Judicial Attitudes and the facts of the case

Harold Spaeth

Harold Spaeth expands upon the influence of attitudes on judical behavior. He defines his core idea, the attitude, as a relatively enduring “interrelated set of beliefs about an object or situation. For social action to occur, at least two interacting attitudes, one concerning the attitude object and the other concerning the attitude situation must occur ([Spaeth, 1972], 65).” Objects are considered the “direct and indirect parties to the suit; situations are the dominant legal issue in the case ([Segal and Spaeth, 2002], 91).”

Spaeth and Peterson 1971

In practice, Spaeth and Peterson organize the Court’s decisions into individual sets of cases on basis of the “attitude situation.” “Attitude objects” then interact with “attitude situations.” The theory assumes that sets of these cases that form around similar objects and situations will correlate with one another to form issue areas (e.g., criminal procedure, First Amendment freedoms, judicial power, federalism) in which an interrelated set of attitudes – that is, a value – will explain the justices’ behavior (eg. Freedom, equality, national supremacy, libertarianism) [Spaeth and Peterson, 1971]

Goals

Rohde and Spaeth 1976

Building onto this psychological model, David Rhode and Harold Spaethe provide the explanation the structural systems which permits Justices to engage in attitudinal behavior. Influenced by the application of rational choice theory to politics they bounded attitudinal behavior to goals, rules, and situations.

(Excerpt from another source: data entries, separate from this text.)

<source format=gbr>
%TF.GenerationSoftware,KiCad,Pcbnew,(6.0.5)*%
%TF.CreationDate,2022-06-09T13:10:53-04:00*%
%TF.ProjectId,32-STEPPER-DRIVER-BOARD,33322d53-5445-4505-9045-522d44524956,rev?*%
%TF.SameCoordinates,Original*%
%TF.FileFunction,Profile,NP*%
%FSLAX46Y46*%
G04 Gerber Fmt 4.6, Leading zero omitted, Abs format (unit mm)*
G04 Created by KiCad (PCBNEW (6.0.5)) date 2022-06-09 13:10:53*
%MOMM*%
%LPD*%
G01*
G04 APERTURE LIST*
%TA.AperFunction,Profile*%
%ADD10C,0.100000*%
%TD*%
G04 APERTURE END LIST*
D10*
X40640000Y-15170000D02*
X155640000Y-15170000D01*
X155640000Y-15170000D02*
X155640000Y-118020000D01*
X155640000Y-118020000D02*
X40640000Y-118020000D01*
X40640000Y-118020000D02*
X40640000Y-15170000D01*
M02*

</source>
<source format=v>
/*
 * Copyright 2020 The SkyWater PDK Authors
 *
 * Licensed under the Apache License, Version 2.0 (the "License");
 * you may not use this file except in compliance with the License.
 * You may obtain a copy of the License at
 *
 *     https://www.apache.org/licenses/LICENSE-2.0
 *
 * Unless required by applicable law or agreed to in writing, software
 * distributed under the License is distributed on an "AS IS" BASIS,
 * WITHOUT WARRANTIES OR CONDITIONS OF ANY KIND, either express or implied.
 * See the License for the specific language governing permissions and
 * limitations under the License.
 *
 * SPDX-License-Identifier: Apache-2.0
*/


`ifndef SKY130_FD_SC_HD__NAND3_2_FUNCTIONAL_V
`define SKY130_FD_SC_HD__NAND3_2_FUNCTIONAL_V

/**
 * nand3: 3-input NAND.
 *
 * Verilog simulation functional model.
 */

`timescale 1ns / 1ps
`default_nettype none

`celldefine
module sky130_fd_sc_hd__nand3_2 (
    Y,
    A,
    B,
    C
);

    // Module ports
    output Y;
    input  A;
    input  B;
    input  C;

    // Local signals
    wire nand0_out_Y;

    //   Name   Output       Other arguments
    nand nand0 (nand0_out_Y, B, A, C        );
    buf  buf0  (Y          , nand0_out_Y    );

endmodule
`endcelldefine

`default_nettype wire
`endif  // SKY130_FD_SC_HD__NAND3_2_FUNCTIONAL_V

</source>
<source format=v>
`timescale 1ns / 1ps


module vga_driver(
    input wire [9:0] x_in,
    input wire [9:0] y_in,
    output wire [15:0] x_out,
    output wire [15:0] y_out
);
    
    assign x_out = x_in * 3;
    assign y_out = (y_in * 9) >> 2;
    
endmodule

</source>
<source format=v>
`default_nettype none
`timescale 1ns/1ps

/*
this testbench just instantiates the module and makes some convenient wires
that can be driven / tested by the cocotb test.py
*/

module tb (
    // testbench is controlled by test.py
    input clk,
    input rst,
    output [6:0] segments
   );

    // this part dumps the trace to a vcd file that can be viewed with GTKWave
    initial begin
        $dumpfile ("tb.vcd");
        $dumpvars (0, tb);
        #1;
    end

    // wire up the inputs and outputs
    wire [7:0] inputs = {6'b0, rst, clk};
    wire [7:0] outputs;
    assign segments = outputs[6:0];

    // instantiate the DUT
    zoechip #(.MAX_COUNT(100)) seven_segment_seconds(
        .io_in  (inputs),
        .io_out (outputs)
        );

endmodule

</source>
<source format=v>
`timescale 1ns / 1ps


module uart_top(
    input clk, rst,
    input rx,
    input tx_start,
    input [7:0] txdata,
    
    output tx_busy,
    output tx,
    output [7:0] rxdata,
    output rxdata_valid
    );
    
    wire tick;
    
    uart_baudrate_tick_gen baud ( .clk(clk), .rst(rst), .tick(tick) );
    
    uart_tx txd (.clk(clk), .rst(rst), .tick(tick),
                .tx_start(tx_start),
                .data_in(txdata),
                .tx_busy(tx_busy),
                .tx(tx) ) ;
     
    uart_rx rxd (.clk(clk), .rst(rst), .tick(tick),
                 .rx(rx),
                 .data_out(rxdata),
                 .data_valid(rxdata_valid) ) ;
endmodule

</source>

Goals, to Rohde and Spaeth mean that “actors in political situations are outcome oriented; when they choose among a number of alternatives, they pick the alternative that they perceive will yield them the greatest net benefit in terms of their goals [Rohde and Spaeth, 1976]

The primary goals of Supreme Court justices in the decision-making process are policy goals. Each member of the Court has preferences concerning the policy questions faced by the Court, and when the justices make decisions they want the outcomes to approximate as nearly as possible those policy preferences ([Rohde and Spaeth, 1976], 72).”

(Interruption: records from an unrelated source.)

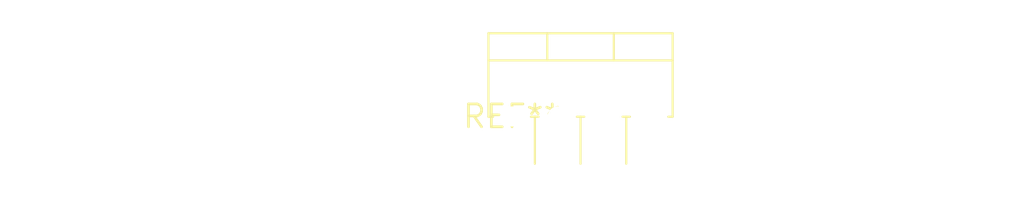
<source format=kicad_pcb>
(kicad_pcb (version 20240108) (generator pcbnew)

  (general
    (thickness 1.6)
  )

  (paper "A4")
  (layers
    (0 "F.Cu" signal)
    (31 "B.Cu" signal)
    (32 "B.Adhes" user "B.Adhesive")
    (33 "F.Adhes" user "F.Adhesive")
    (34 "B.Paste" user)
    (35 "F.Paste" user)
    (36 "B.SilkS" user "B.Silkscreen")
    (37 "F.SilkS" user "F.Silkscreen")
    (38 "B.Mask" user)
    (39 "F.Mask" user)
    (40 "Dwgs.User" user "User.Drawings")
    (41 "Cmts.User" user "User.Comments")
    (42 "Eco1.User" user "User.Eco1")
    (43 "Eco2.User" user "User.Eco2")
    (44 "Edge.Cuts" user)
    (45 "Margin" user)
    (46 "B.CrtYd" user "B.Courtyard")
    (47 "F.CrtYd" user "F.Courtyard")
    (48 "B.Fab" user)
    (49 "F.Fab" user)
    (50 "User.1" user)
    (51 "User.2" user)
    (52 "User.3" user)
    (53 "User.4" user)
    (54 "User.5" user)
    (55 "User.6" user)
    (56 "User.7" user)
    (57 "User.8" user)
    (58 "User.9" user)
  )

  (setup
    (pad_to_mask_clearance 0)
    (pcbplotparams
      (layerselection 0x00010fc_ffffffff)
      (plot_on_all_layers_selection 0x0000000_00000000)
      (disableapertmacros false)
      (usegerberextensions false)
      (usegerberattributes false)
      (usegerberadvancedattributes false)
      (creategerberjobfile false)
      (dashed_line_dash_ratio 12.000000)
      (dashed_line_gap_ratio 3.000000)
      (svgprecision 4)
      (plotframeref false)
      (viasonmask false)
      (mode 1)
      (useauxorigin false)
      (hpglpennumber 1)
      (hpglpenspeed 20)
      (hpglpendiameter 15.000000)
      (dxfpolygonmode false)
      (dxfimperialunits false)
      (dxfusepcbnewfont false)
      (psnegative false)
      (psa4output false)
      (plotreference false)
      (plotvalue false)
      (plotinvisibletext false)
      (sketchpadsonfab false)
      (subtractmaskfromsilk false)
      (outputformat 1)
      (mirror false)
      (drillshape 1)
      (scaleselection 1)
      (outputdirectory "")
    )
  )

  (net 0 "")

  (footprint "TO-220-7_P2.54x3.7mm_StaggerEven_Lead3.8mm_Vertical" (layer "F.Cu") (at 0 0))

)

</source>
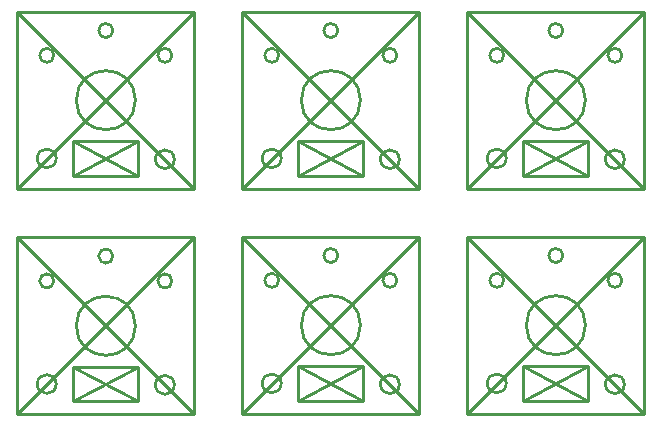
<source format=gbr>
G04 #@! TF.GenerationSoftware,KiCad,Pcbnew,(5.1.5-0-10_14)*
G04 #@! TF.CreationDate,2020-10-11T12:28:21+03:00*
G04 #@! TF.ProjectId,LogiMech,4c6f6769-4d65-4636-982e-6b696361645f,rev?*
G04 #@! TF.SameCoordinates,Original*
G04 #@! TF.FileFunction,Other,ECO1*
%FSLAX46Y46*%
G04 Gerber Fmt 4.6, Leading zero omitted, Abs format (unit mm)*
G04 Created by KiCad (PCBNEW (5.1.5-0-10_14)) date 2020-10-11 12:28:21*
%MOMM*%
%LPD*%
G04 APERTURE LIST*
%ADD10C,0.250000*%
G04 APERTURE END LIST*
D10*
X102037500Y-87750000D02*
X117037500Y-102750000D01*
X102037500Y-102750000D02*
X117037500Y-87750000D01*
X117037500Y-102750000D02*
X102037500Y-102750000D01*
X117037500Y-87750000D02*
X117037500Y-102750000D01*
X102037500Y-87750000D02*
X117037500Y-87750000D01*
X102037500Y-102750000D02*
X102037500Y-87750000D01*
X115137500Y-91450000D02*
G75*
G03X115137500Y-91450000I-600000J0D01*
G01*
X105337500Y-100180000D02*
G75*
G03X105337500Y-100180000I-800000J0D01*
G01*
X110137500Y-89350000D02*
G75*
G03X110137500Y-89350000I-600000J0D01*
G01*
X105137499Y-91450000D02*
G75*
G03X105137499Y-91450000I-599999J0D01*
G01*
X115337500Y-100250000D02*
G75*
G03X115337500Y-100250000I-800000J0D01*
G01*
X106787500Y-101655000D02*
X112287500Y-98704999D01*
X106787500Y-98704999D02*
X112287500Y-101655000D01*
X112287500Y-98704999D02*
X106787500Y-98704999D01*
X112287500Y-101655000D02*
X112287500Y-98704999D01*
X106787500Y-101655000D02*
X112287500Y-101655000D01*
X106787500Y-98704999D02*
X106787500Y-101655000D01*
X112037500Y-95250000D02*
G75*
G03X112037500Y-95250000I-2500000J0D01*
G01*
X112037500Y-76149200D02*
G75*
G03X112037500Y-76149200I-2500000J0D01*
G01*
X106787500Y-79604199D02*
X106787500Y-82554200D01*
X106787500Y-82554200D02*
X112287500Y-82554200D01*
X112287500Y-82554200D02*
X112287500Y-79604199D01*
X112287500Y-79604199D02*
X106787500Y-79604199D01*
X106787500Y-79604199D02*
X112287500Y-82554200D01*
X106787500Y-82554200D02*
X112287500Y-79604199D01*
X115337500Y-81149200D02*
G75*
G03X115337500Y-81149200I-800000J0D01*
G01*
X105137499Y-72349200D02*
G75*
G03X105137499Y-72349200I-599999J0D01*
G01*
X110137500Y-70249200D02*
G75*
G03X110137500Y-70249200I-600000J0D01*
G01*
X105337500Y-81079200D02*
G75*
G03X105337500Y-81079200I-800000J0D01*
G01*
X115137500Y-72349200D02*
G75*
G03X115137500Y-72349200I-600000J0D01*
G01*
X102037500Y-83649200D02*
X102037500Y-68649200D01*
X102037500Y-68649200D02*
X117037500Y-68649200D01*
X117037500Y-68649200D02*
X117037500Y-83649200D01*
X117037500Y-83649200D02*
X102037500Y-83649200D01*
X102037500Y-83649200D02*
X117037500Y-68649200D01*
X102037500Y-68649200D02*
X117037500Y-83649200D01*
X121087500Y-87699200D02*
X136087500Y-102699200D01*
X121087500Y-102699200D02*
X136087500Y-87699200D01*
X136087500Y-102699200D02*
X121087500Y-102699200D01*
X136087500Y-87699200D02*
X136087500Y-102699200D01*
X121087500Y-87699200D02*
X136087500Y-87699200D01*
X121087500Y-102699200D02*
X121087500Y-87699200D01*
X134187500Y-91399200D02*
G75*
G03X134187500Y-91399200I-600000J0D01*
G01*
X124387500Y-100129200D02*
G75*
G03X124387500Y-100129200I-800000J0D01*
G01*
X129187500Y-89299200D02*
G75*
G03X129187500Y-89299200I-600000J0D01*
G01*
X124187499Y-91399200D02*
G75*
G03X124187499Y-91399200I-599999J0D01*
G01*
X134387500Y-100199200D02*
G75*
G03X134387500Y-100199200I-800000J0D01*
G01*
X125837500Y-101604200D02*
X131337500Y-98654199D01*
X125837500Y-98654199D02*
X131337500Y-101604200D01*
X131337500Y-98654199D02*
X125837500Y-98654199D01*
X131337500Y-101604200D02*
X131337500Y-98654199D01*
X125837500Y-101604200D02*
X131337500Y-101604200D01*
X125837500Y-98654199D02*
X125837500Y-101604200D01*
X131087500Y-95199200D02*
G75*
G03X131087500Y-95199200I-2500000J0D01*
G01*
X131087500Y-76149200D02*
G75*
G03X131087500Y-76149200I-2500000J0D01*
G01*
X125837500Y-79604199D02*
X125837500Y-82554200D01*
X125837500Y-82554200D02*
X131337500Y-82554200D01*
X131337500Y-82554200D02*
X131337500Y-79604199D01*
X131337500Y-79604199D02*
X125837500Y-79604199D01*
X125837500Y-79604199D02*
X131337500Y-82554200D01*
X125837500Y-82554200D02*
X131337500Y-79604199D01*
X134387500Y-81149200D02*
G75*
G03X134387500Y-81149200I-800000J0D01*
G01*
X124187499Y-72349200D02*
G75*
G03X124187499Y-72349200I-599999J0D01*
G01*
X129187500Y-70249200D02*
G75*
G03X129187500Y-70249200I-600000J0D01*
G01*
X124387500Y-81079200D02*
G75*
G03X124387500Y-81079200I-800000J0D01*
G01*
X134187500Y-72349200D02*
G75*
G03X134187500Y-72349200I-600000J0D01*
G01*
X121087500Y-83649200D02*
X121087500Y-68649200D01*
X121087500Y-68649200D02*
X136087500Y-68649200D01*
X136087500Y-68649200D02*
X136087500Y-83649200D01*
X136087500Y-83649200D02*
X121087500Y-83649200D01*
X121087500Y-83649200D02*
X136087500Y-68649200D01*
X121087500Y-68649200D02*
X136087500Y-83649200D01*
X140137500Y-87699200D02*
X155137500Y-102699200D01*
X140137500Y-102699200D02*
X155137500Y-87699200D01*
X155137500Y-102699200D02*
X140137500Y-102699200D01*
X155137500Y-87699200D02*
X155137500Y-102699200D01*
X140137500Y-87699200D02*
X155137500Y-87699200D01*
X140137500Y-102699200D02*
X140137500Y-87699200D01*
X153237500Y-91399200D02*
G75*
G03X153237500Y-91399200I-600000J0D01*
G01*
X143437500Y-100129200D02*
G75*
G03X143437500Y-100129200I-800000J0D01*
G01*
X148237500Y-89299200D02*
G75*
G03X148237500Y-89299200I-600000J0D01*
G01*
X143237499Y-91399200D02*
G75*
G03X143237499Y-91399200I-599999J0D01*
G01*
X153437500Y-100199200D02*
G75*
G03X153437500Y-100199200I-800000J0D01*
G01*
X144887500Y-101604200D02*
X150387500Y-98654199D01*
X144887500Y-98654199D02*
X150387500Y-101604200D01*
X150387500Y-98654199D02*
X144887500Y-98654199D01*
X150387500Y-101604200D02*
X150387500Y-98654199D01*
X144887500Y-101604200D02*
X150387500Y-101604200D01*
X144887500Y-98654199D02*
X144887500Y-101604200D01*
X150137500Y-95199200D02*
G75*
G03X150137500Y-95199200I-2500000J0D01*
G01*
X150137500Y-76149200D02*
G75*
G03X150137500Y-76149200I-2500000J0D01*
G01*
X144887500Y-79604199D02*
X144887500Y-82554200D01*
X144887500Y-82554200D02*
X150387500Y-82554200D01*
X150387500Y-82554200D02*
X150387500Y-79604199D01*
X150387500Y-79604199D02*
X144887500Y-79604199D01*
X144887500Y-79604199D02*
X150387500Y-82554200D01*
X144887500Y-82554200D02*
X150387500Y-79604199D01*
X153437500Y-81149200D02*
G75*
G03X153437500Y-81149200I-800000J0D01*
G01*
X143237499Y-72349200D02*
G75*
G03X143237499Y-72349200I-599999J0D01*
G01*
X148237500Y-70249200D02*
G75*
G03X148237500Y-70249200I-600000J0D01*
G01*
X143437500Y-81079200D02*
G75*
G03X143437500Y-81079200I-800000J0D01*
G01*
X153237500Y-72349200D02*
G75*
G03X153237500Y-72349200I-600000J0D01*
G01*
X140137500Y-83649200D02*
X140137500Y-68649200D01*
X140137500Y-68649200D02*
X155137500Y-68649200D01*
X155137500Y-68649200D02*
X155137500Y-83649200D01*
X155137500Y-83649200D02*
X140137500Y-83649200D01*
X140137500Y-83649200D02*
X155137500Y-68649200D01*
X140137500Y-68649200D02*
X155137500Y-83649200D01*
M02*

</source>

In order for the justices to acquire their goals they must play by the rules of the game, “the various formal and informal rules and norms within the framework of which decisions are made. As such, they specify which types of actions are permissible and which are impermissible, the circumstances and conditions under which choice may be exercised, and the manner of choosing ([Rohde and Spaeth, 1976], 71).”